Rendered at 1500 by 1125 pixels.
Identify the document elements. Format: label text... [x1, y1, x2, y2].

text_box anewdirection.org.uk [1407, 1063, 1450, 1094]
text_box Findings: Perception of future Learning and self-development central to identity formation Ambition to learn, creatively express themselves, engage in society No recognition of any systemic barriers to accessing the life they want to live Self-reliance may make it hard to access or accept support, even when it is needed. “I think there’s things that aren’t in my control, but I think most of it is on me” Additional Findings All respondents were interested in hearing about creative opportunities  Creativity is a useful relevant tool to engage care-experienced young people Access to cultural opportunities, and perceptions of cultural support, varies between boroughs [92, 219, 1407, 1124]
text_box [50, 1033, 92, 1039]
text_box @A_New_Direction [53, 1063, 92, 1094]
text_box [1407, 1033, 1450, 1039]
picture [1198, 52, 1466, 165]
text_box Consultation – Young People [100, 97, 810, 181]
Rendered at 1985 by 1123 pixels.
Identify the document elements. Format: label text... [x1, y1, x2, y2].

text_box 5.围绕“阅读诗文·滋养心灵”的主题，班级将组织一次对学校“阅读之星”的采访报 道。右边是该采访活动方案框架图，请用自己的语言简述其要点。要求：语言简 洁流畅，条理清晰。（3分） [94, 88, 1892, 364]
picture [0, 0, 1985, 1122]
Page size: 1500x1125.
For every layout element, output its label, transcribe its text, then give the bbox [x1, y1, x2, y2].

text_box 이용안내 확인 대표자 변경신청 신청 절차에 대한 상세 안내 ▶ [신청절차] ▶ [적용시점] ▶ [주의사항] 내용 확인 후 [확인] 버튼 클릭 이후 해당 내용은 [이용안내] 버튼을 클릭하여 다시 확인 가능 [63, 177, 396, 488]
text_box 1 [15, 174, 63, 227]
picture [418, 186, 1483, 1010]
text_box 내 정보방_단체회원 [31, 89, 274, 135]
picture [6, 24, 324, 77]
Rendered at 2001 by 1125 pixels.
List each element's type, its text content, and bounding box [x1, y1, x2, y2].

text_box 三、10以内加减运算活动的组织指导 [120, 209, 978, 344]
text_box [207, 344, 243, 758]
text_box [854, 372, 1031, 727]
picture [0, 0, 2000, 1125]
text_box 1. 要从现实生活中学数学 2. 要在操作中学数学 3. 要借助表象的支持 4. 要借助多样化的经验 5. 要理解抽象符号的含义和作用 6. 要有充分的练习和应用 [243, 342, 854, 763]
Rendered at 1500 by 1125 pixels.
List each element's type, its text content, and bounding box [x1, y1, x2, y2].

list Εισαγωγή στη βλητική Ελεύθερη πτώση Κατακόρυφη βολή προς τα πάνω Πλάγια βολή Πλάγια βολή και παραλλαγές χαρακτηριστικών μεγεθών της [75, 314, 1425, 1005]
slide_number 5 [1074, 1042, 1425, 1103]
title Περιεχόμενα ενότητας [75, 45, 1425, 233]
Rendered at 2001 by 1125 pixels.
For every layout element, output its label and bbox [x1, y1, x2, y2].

* * * *

• [Task description]:
Please give the listing above one more time, exactly as it reads.

• [Response]:
Rendered at 1500 by 1125 pixels.
Identify the document elements. Format: label text... [x1, y1, x2, y2].

text_box anewdirection.org.uk [1407, 1063, 1450, 1094]
text_box Findings: Perception of future Learning and self-development central to identity formation Ambition to learn, creatively express themselves, engage in society No recognition of any systemic barriers to accessing the life they want to live Self-reliance may make it hard to access or accept support, even when it is needed. “I think there’s things that aren’t in my control, but I think most of it is on me” Additional Findings All respondents were interested in hearing about creative opportunities  Creativity is a useful relevant tool to engage care-experienced young people Access to cultural opportunities, and perceptions of cultural support, varies between boroughs [92, 219, 1407, 1124]
text_box [50, 1033, 92, 1039]
text_box @A_New_Direction [53, 1063, 92, 1094]
text_box [1407, 1033, 1450, 1039]
picture [1198, 52, 1466, 165]
text_box Consultation – Young People [100, 97, 810, 181]
Rendered at 1985 by 1123 pixels.
Identify the document elements. Format: label text... [x1, y1, x2, y2].

text_box 5.围绕“阅读诗文·滋养心灵”的主题，班级将组织一次对学校“阅读之星”的采访报 道。右边是该采访活动方案框架图，请用自己的语言简述其要点。要求：语言简 洁流畅，条理清晰。（3分） [94, 88, 1892, 364]
picture [0, 0, 1985, 1122]
Page size: 1500x1125.
For every layout element, output its label, transcribe its text, then give the bbox [x1, y1, x2, y2].

text_box 이용안내 확인 대표자 변경신청 신청 절차에 대한 상세 안내 ▶ [신청절차] ▶ [적용시점] ▶ [주의사항] 내용 확인 후 [확인] 버튼 클릭 이후 해당 내용은 [이용안내] 버튼을 클릭하여 다시 확인 가능 [63, 177, 396, 488]
text_box 1 [15, 174, 63, 227]
picture [418, 186, 1483, 1010]
text_box 내 정보방_단체회원 [31, 89, 274, 135]
picture [6, 24, 324, 77]
Rendered at 2001 by 1125 pixels.
List each element's type, its text content, and bounding box [x1, y1, x2, y2].

text_box 三、10以内加减运算活动的组织指导 [120, 209, 978, 344]
text_box [207, 344, 243, 758]
text_box [854, 372, 1031, 727]
picture [0, 0, 2000, 1125]
text_box 1. 要从现实生活中学数学 2. 要在操作中学数学 3. 要借助表象的支持 4. 要借助多样化的经验 5. 要理解抽象符号的含义和作用 6. 要有充分的练习和应用 [243, 342, 854, 763]
Rendered at 1500 by 1125 pixels.
List each element's type, its text content, and bounding box [x1, y1, x2, y2].

list Εισαγωγή στη βλητική Ελεύθερη πτώση Κατακόρυφη βολή προς τα πάνω Πλάγια βολή Πλάγια βολή και παραλλαγές χαρακτηριστικών μεγεθών της [75, 314, 1425, 1005]
slide_number 5 [1074, 1042, 1425, 1103]
title Περιεχόμενα ενότητας [75, 45, 1425, 233]
Rendered at 2001 by 1125 pixels.
For every layout element, output its label and bbox [x1, y1, x2, y2].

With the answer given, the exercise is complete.